* [Exercise details]
Show every line of the data that contains the string "format".
Segment Open
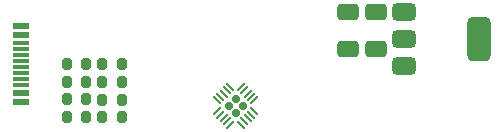
<source format=gtp>
G04 #@! TF.GenerationSoftware,KiCad,Pcbnew,9.0.3*
G04 #@! TF.CreationDate,2025-08-03T15:25:39-04:00*
G04 #@! TF.ProjectId,CH32V003F4U6,43483332-5630-4303-9346-3455362e6b69,rev?*
G04 #@! TF.SameCoordinates,Original*
G04 #@! TF.FileFunction,Paste,Top*
G04 #@! TF.FilePolarity,Positive*
%FSLAX46Y46*%
G04 Gerber Fmt 4.6, Leading zero omitted, Abs format (unit mm)*
G04 Created by KiCad (PCBNEW 9.0.3) date 2025-08-03 15:25:39*
%MOMM*%
%LPD*%
G01*
G04 APERTURE LIST*
G04 Aperture macros list*
%AMRoundRect*
0 Rectangle with rounded corners*
0 $1 Rounding radius*
0 $2 $3 $4 $5 $6 $7 $8 $9 X,Y pos of 4 corners*
0 Add a 4 corners polygon primitive as box body*
4,1,4,$2,$3,$4,$5,$6,$7,$8,$9,$2,$3,0*
0 Add four circle primitives for the rounded corners*
1,1,$1+$1,$2,$3*
1,1,$1+$1,$4,$5*
1,1,$1+$1,$6,$7*
1,1,$1+$1,$8,$9*
0 Add four rect primitives between the rounded corners*
20,1,$1+$1,$2,$3,$4,$5,0*
20,1,$1+$1,$4,$5,$6,$7,0*
20,1,$1+$1,$6,$7,$8,$9,0*
20,1,$1+$1,$8,$9,$2,$3,0*%
G04 Aperture macros list end*
%ADD10RoundRect,0.250000X0.650000X-0.412500X0.650000X0.412500X-0.650000X0.412500X-0.650000X-0.412500X0*%
%ADD11R,1.450000X0.600000*%
%ADD12R,1.450000X0.300000*%
%ADD13RoundRect,0.200000X-0.200000X-0.275000X0.200000X-0.275000X0.200000X0.275000X-0.200000X0.275000X0*%
%ADD14RoundRect,0.200000X0.200000X0.275000X-0.200000X0.275000X-0.200000X-0.275000X0.200000X-0.275000X0*%
%ADD15RoundRect,0.375000X-0.625000X-0.375000X0.625000X-0.375000X0.625000X0.375000X-0.625000X0.375000X0*%
%ADD16RoundRect,0.500000X-0.500000X-1.400000X0.500000X-1.400000X0.500000X1.400000X-0.500000X1.400000X0*%
%ADD17RoundRect,0.167500X-0.236881X0.000000X0.000000X-0.236881X0.236881X0.000000X0.000000X0.236881X0*%
%ADD18RoundRect,0.050000X-0.300520X0.229810X0.229810X-0.300520X0.300520X-0.229810X-0.229810X0.300520X0*%
%ADD19RoundRect,0.050000X-0.300520X-0.229810X-0.229810X-0.300520X0.300520X0.229810X0.229810X0.300520X0*%
G04 APERTURE END LIST*
D10*
X165000000Y-118625000D03*
X165000000Y-115500000D03*
D11*
X134945000Y-116650000D03*
X134945000Y-117450000D03*
D12*
X134945000Y-118650000D03*
X134945000Y-119650000D03*
X134945000Y-120150000D03*
X134945000Y-121150000D03*
D11*
X134945000Y-122350000D03*
X134945000Y-123150000D03*
X134945000Y-123150000D03*
X134945000Y-122350000D03*
D12*
X134945000Y-121650000D03*
X134945000Y-120650000D03*
X134945000Y-119150000D03*
X134945000Y-118150000D03*
D11*
X134945000Y-117450000D03*
X134945000Y-116650000D03*
D10*
X162700000Y-118625000D03*
X162700000Y-115500000D03*
D13*
X141850000Y-121417938D03*
X143500000Y-121417938D03*
D14*
X140500000Y-121391565D03*
X138850000Y-121391565D03*
D13*
X141850000Y-119926908D03*
X143500000Y-119926908D03*
X141850000Y-122908968D03*
X143500000Y-122908968D03*
D14*
X140500000Y-122900000D03*
X138850000Y-122900000D03*
D15*
X167450000Y-115500000D03*
X167450000Y-117800000D03*
D16*
X173750000Y-117800000D03*
D15*
X167450000Y-120100000D03*
D13*
X141850000Y-124399998D03*
X143500000Y-124399998D03*
D17*
X153162000Y-122864172D03*
X152582172Y-123444000D03*
X153741828Y-123444000D03*
X153162000Y-124023828D03*
D18*
X152702381Y-121853010D03*
X152419538Y-122135852D03*
X152136695Y-122418695D03*
X151853852Y-122701538D03*
X151571010Y-122984381D03*
D19*
X151571010Y-123903619D03*
X151853852Y-124186462D03*
X152136695Y-124469305D03*
X152419538Y-124752148D03*
X152702381Y-125034990D03*
D18*
X153621619Y-125034990D03*
X153904462Y-124752148D03*
X154187305Y-124469305D03*
X154470148Y-124186462D03*
X154752990Y-123903619D03*
D19*
X154752990Y-122984381D03*
X154470148Y-122701538D03*
X154187305Y-122418695D03*
X153904462Y-122135852D03*
X153621619Y-121853010D03*
D13*
X138850000Y-124400000D03*
X140500000Y-124400000D03*
X138850000Y-119891565D03*
X140500000Y-119891565D03*
M02*

</source>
Segment Closed
* [Solution below]
<source format=gtp>
G04 Gerber Fmt 4.6, Leading zero omitted, Abs format (unit mm)*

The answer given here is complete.